Upfront under the ball of your foot, the Vapor X offers plenty of width for a stable platform and excellent balance.
For maximum stability, I do recommend using the top eyelet, which will allow the laces to hug your ankle for a snug and supportive fit.
The traction offered by Nike’s extra-durable rubber (XDR) outsoles is excellent. The shoes are super grippy for confident movement around the court, and I didn’t have any issues with quick starts or controlled stops.
Although the outsole provides excellent traction, its durability isn’t a strength, and as most who have used prior generations can attest to, never has been when it comes to the Air Zoom Vapor line.
To be fair, I do believe Nike has made some improvements compared to the Vapor 9.5 with more intelligent placement of thicker tread in areas of high wear. However, despite those changes, the outsole is still relatively thin, so the lifespan of the shoes tends to be shorter than others.
Another common area of wear for players tends to be the toe of a shoe.
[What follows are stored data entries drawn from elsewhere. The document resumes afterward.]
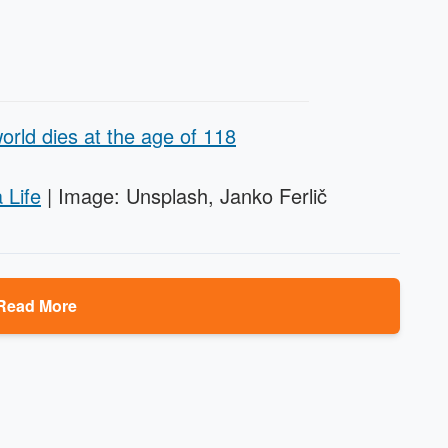
orld dies at the age of 118
 Life
| Image: Unsplash, Janko Ferlič
Read More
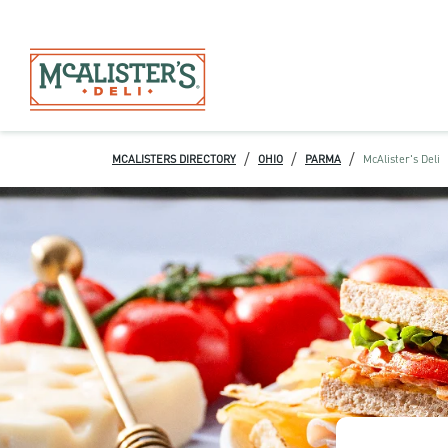
/
/
/
MCALISTERS DIRECTORY
OHIO
PARMA
McAlister's Deli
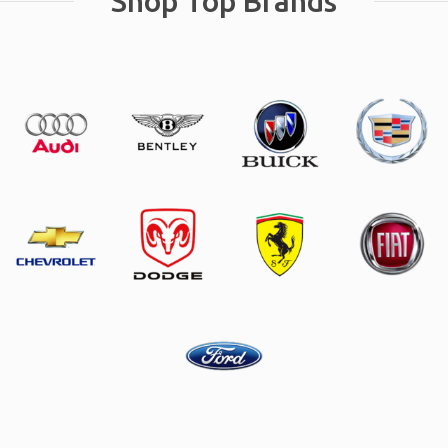
Shop Top Brands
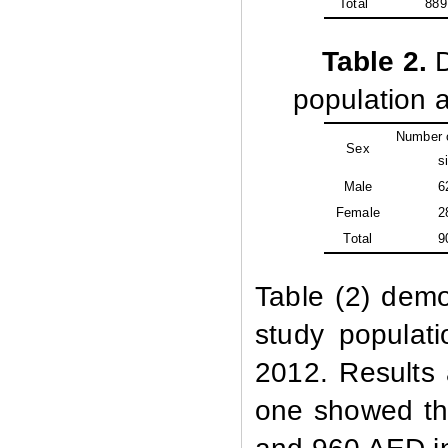
Total
889
Table
2.
D
population a
Number o
Sex
si
Male
6
Female
2
Total
9
Table (2) demo
study populati
2012. Results a
one showed tha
Unfortunately, the Air Zoom Vapor X leaves plenty to be desired without any significant protection higher up at the front of the shoe except for a thing toe cap to cover the more delicate mesh in that area.
Last but not least, the front section of the shoe’s upper, including the vamp, doesn’t offer much protection from abrasion.
If you spring for the Vapor X, don’t expect long-lasting durability.
Although there are lighter-weight tennis shoes on the market, the Vapor X strikes an ideal balance between the weight and other essential features such as stability and comfort.
As I put some work in on the ladder moving through footwork drills, they felt fast, which, combined with their low profile design, is ideal for rapid and more technical movements.
However, part of how the Vapor X achieves its lower weight is by shedding protective material that other shoes on the market offer. The result is a tradeoff between weight and durability that’s important to recognize before buying them.
The Nike Air Zoom Vapor X offers best in class ventilation with wide-open mesh and little protective material on top to prevent heat from escaping.
On a windy day, you can easily feel the breeze enter the shoe, which helps keep your feet dry and comfortable.
However, it’s yet again another tradeoff you’ll make in that you’re not going to get significant durability in the shoe’s upper.
Players looking for a high-performance tennis shoe that offers responsive comfort in a lightweight package will enjoy the Nike Air Zoom Vapor X.
However, if comfort and durability are a top priority or a point of frustration with a previous shoe you’ve owned, then the Vapor X will likely leave you wanting, and you’ll be better suited looking elsewhere.
- Great traction
Lacing up the shoes can be a minor annoyance because they don’t always pull through smoothly without the standard eyelets. Also, the tongue frequently requires adjustment to lay flat before lacing.